> [DIRECTIVE] From the entries below, copy each line in which the word "font" occurs.

> [Dataset excerpts]

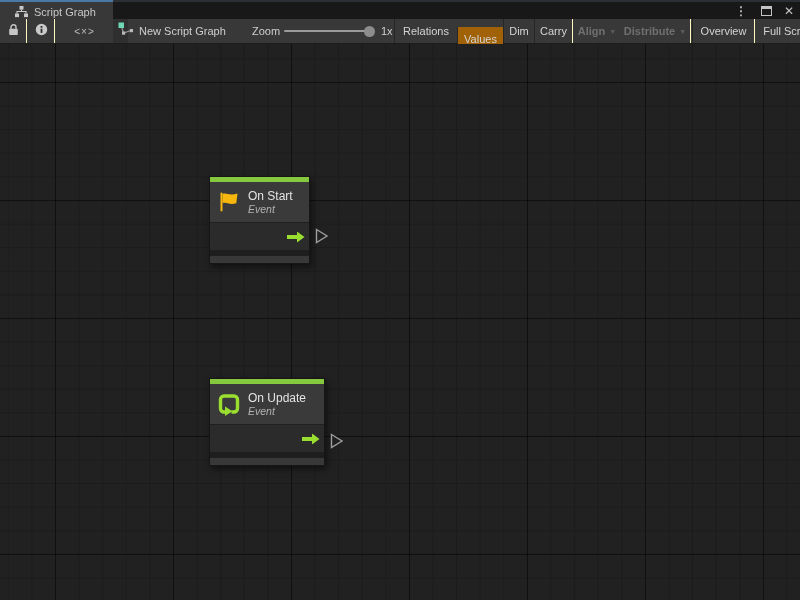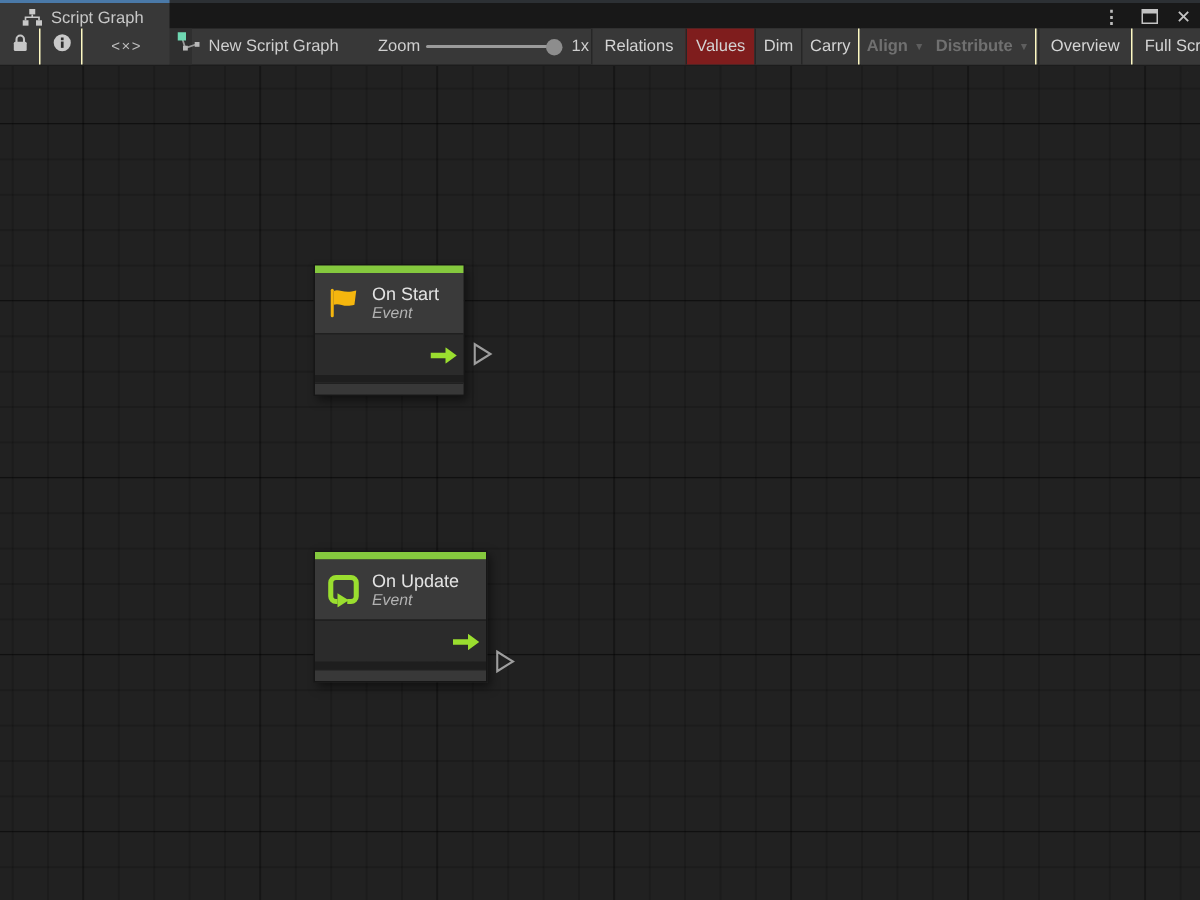--- a/index.html
+++ b/index.html
@@ -24,21 +24,21 @@
 
   
   .toolbar { position:absolute; top:19px; left:0; width:800px; height:25px;
              background:#383838; border-bottom:1px solid #1c1c1c; }
   .tb-btn { position:absolute; top:0; height:24px; display:flex; align-items:center;
             justify-content:center; background:#383838; cursor:pointer; }
   .sep-r { border-right:1px solid #fef9c3; }
   .sep-l { border-left:1px solid #262626; }
   .tb-gap { position:absolute; top:0; left:113px; width:15px; height:24px; background:#2f2f2f; }
   .tb-text { font-size:11px; color:#d4d4d4; white-space:nowrap; }
-  .tb-btn.active { background:#7f1d1d; }
+  .tb-btn.active { background:#a16207;margin-top:8px; }
   .tb-btn.disabled .tb-text { color:#707070;font-weight:bold; }
   .dd-arrow { font-size:7px; color:#8a8a8a; margin-left:4px; }
   .tb-btn.disabled .dd-arrow { color:#5e5e5e; }
   .code-glyph { font-size:10px; color:#bdbdbd; letter-spacing:1px; }
 
   .newgraph { position:absolute; left:118px; top:0; height:24px; display:flex;
               align-items:center; cursor:pointer; }
   .newgraph .tb-text { margin-left:5px; color:#cfcfcf; }
 
   .zoom-label { position:absolute; left:252px; top:0; height:24px; display:flex;
@@ -198,21 +198,21 @@
       </div>
       <div class="node-gap"></div>
       <div class="node-footer"></div>
     </div>
     <span class="port-tri" style="left:315px;top:184px">
       <svg width="14" height="16" viewBox="0 0 14 16">
         <polygon points="1.5,1.5 12,8 1.5,14.5" fill="none" stroke="#9e9e9e" stroke-width="1.4"></polygon>
       </svg>
     </span>
 
-    <div class="node" style="left:209px;top:323px;width:116px">
+    <div class="node" style="left:209px;top:334px;width:116px">
       <div class="node-colorbar"></div>
       <div class="node-header">
         <span class="node-icon">
           <svg width="24" height="24" viewBox="0 0 24 24">
             <path d="M8 20 H7 A3.5 3.5 0 0 1 3.5 16.5 V7.5 A3.5 3.5 0 0 1 7 4 H17 A3.5 3.5 0 0 1 20.5 7.5 V16.5 A3.5 3.5 0 0 1 17 20 H14.5" stroke="#9ade2f" stroke-width="3.4" fill="none" stroke-linecap="butt"></path>
             <polygon points="8,14.5 8,24 15.5,19.2" fill="#9ade2f"></polygon>
           </svg>
         </span>
         <div class="node-titles">
           <div class="node-title">On Update</div>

> [EXERCISE RESPONSE]
   .tb-text { font-size:11px; color:#d4d4d4; white-space:nowrap; }
   .tb-btn.disabled .tb-text { color:#707070;font-weight:bold; }
   .dd-arrow { font-size:7px; color:#8a8a8a; margin-left:4px; }
   .code-glyph { font-size:10px; color:#bdbdbd; letter-spacing:1px; }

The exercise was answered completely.